# RECORD LIST:
+ + + + +

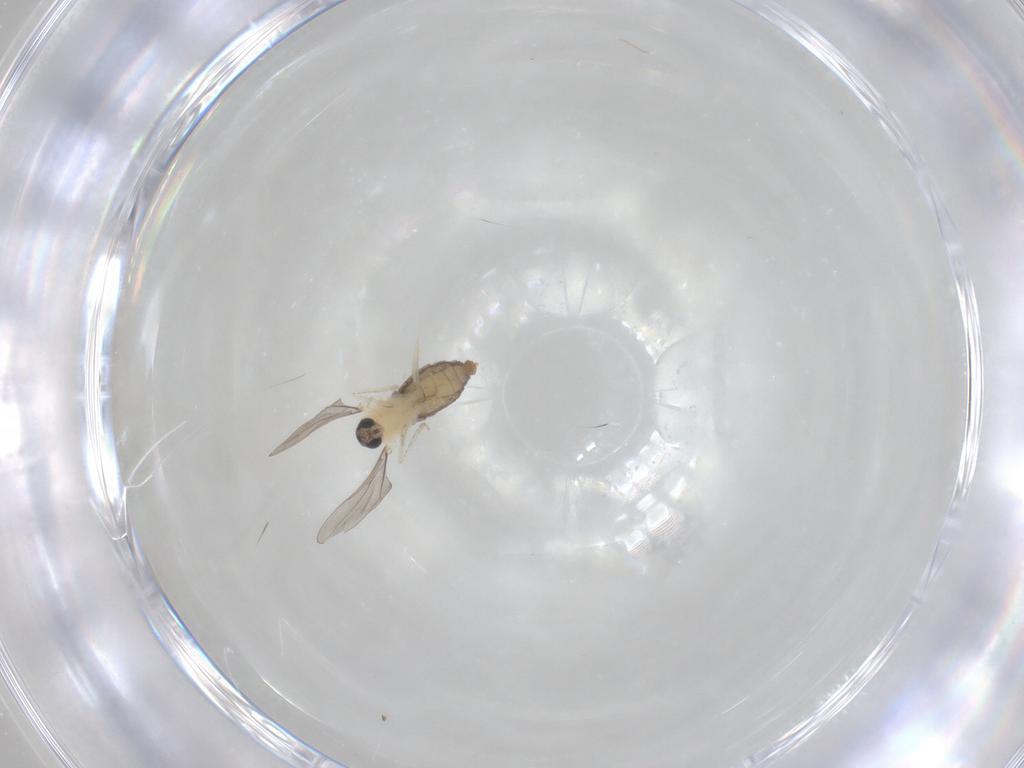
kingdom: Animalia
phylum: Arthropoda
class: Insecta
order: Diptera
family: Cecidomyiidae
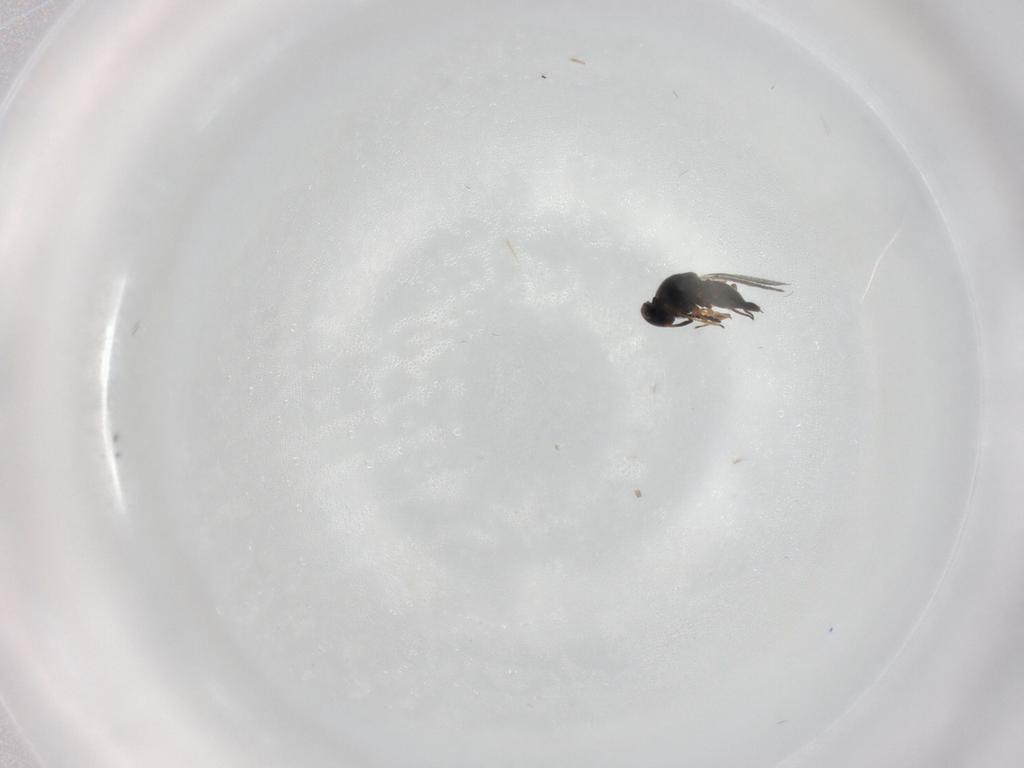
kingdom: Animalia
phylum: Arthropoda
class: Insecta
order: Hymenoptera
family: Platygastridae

+ + + + +

Give the text lines of all the items above as one numbered list, leaving out the pictures and any blank lines.

1. kingdom: Animalia
2. phylum: Arthropoda
3. class: Insecta
4. order: Diptera
5. family: Cecidomyiidae
6. kingdom: Animalia
7. phylum: Arthropoda
8. class: Insecta
9. order: Hymenoptera
10. family: Platygastridae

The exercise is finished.